Dataset items:
• • •
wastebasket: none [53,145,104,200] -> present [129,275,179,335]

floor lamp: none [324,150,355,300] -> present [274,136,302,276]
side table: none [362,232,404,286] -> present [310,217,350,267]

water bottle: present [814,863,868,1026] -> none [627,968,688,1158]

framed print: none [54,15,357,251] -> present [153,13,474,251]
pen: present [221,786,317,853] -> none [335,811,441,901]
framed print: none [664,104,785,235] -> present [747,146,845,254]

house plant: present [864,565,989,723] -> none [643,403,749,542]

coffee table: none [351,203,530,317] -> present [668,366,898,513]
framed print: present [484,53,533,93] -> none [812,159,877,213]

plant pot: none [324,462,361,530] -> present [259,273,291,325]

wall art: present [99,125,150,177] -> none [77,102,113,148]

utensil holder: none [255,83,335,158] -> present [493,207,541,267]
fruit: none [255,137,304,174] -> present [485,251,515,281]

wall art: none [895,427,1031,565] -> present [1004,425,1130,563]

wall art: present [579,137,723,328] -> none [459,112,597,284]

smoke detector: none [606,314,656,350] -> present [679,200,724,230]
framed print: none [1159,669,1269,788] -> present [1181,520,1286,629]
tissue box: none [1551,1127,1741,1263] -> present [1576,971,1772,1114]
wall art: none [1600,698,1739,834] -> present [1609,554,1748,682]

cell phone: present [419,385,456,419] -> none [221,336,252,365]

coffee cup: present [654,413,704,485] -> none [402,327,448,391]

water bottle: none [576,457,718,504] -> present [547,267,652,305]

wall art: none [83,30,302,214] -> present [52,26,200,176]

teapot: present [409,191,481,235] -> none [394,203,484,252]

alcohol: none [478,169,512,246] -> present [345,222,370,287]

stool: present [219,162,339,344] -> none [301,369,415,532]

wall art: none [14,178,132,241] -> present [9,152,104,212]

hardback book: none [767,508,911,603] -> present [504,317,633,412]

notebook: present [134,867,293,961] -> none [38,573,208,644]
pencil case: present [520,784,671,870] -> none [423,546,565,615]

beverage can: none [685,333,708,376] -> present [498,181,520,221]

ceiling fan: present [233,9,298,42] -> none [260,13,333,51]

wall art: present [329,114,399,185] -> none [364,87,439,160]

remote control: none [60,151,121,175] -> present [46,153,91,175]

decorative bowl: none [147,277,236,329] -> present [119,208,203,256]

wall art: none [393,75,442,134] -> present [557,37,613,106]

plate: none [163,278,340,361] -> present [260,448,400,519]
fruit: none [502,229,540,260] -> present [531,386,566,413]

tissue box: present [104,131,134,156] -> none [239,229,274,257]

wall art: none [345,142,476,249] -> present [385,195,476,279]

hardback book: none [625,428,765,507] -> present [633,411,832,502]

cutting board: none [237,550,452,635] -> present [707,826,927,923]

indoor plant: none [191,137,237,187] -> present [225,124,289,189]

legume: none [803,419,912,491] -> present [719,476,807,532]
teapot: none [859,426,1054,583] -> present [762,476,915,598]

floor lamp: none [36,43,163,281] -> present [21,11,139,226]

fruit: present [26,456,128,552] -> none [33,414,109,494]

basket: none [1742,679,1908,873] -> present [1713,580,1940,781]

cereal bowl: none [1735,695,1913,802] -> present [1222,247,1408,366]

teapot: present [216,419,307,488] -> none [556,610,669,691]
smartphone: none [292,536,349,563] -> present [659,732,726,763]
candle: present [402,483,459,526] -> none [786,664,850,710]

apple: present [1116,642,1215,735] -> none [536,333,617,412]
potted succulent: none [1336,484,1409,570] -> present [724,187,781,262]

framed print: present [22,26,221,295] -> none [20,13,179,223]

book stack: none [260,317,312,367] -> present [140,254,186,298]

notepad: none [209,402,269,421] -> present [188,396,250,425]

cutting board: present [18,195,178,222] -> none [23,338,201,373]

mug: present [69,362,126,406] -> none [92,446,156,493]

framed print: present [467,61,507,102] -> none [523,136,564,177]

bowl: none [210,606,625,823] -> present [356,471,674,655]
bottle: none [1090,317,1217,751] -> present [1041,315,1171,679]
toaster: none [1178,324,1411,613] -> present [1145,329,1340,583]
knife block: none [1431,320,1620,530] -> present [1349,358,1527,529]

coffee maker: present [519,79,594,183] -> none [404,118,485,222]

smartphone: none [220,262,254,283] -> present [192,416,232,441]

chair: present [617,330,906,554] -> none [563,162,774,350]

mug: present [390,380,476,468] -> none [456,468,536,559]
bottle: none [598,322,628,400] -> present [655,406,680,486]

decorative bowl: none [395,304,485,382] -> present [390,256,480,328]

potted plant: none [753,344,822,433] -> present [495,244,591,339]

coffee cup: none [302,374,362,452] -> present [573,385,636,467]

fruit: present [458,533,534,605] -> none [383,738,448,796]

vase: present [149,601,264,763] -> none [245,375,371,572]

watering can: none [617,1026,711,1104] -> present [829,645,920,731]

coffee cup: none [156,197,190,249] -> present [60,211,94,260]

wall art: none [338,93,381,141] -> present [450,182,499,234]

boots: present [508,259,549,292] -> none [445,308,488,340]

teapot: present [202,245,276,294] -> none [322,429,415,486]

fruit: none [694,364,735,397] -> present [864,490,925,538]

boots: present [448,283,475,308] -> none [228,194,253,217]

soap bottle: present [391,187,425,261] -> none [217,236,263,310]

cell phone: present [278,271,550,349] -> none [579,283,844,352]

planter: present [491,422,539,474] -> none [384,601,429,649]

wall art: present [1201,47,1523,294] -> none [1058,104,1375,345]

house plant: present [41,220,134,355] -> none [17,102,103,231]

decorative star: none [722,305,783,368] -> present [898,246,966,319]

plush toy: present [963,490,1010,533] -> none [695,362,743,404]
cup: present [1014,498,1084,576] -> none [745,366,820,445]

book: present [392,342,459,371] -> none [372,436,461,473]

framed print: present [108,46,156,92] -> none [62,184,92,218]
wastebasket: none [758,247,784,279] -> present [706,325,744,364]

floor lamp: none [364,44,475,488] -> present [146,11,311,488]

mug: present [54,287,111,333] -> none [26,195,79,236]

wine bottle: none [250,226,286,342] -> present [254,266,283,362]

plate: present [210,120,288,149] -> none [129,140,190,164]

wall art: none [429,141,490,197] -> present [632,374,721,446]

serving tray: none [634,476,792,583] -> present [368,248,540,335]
• • •
EXERCISE DESCRIPTION: Which lines hold the word "hardback"? Return all of them from the records above.

TASK SOLUTION:
hardback book: none [767,508,911,603] -> present [504,317,633,412]
hardback book: none [625,428,765,507] -> present [633,411,832,502]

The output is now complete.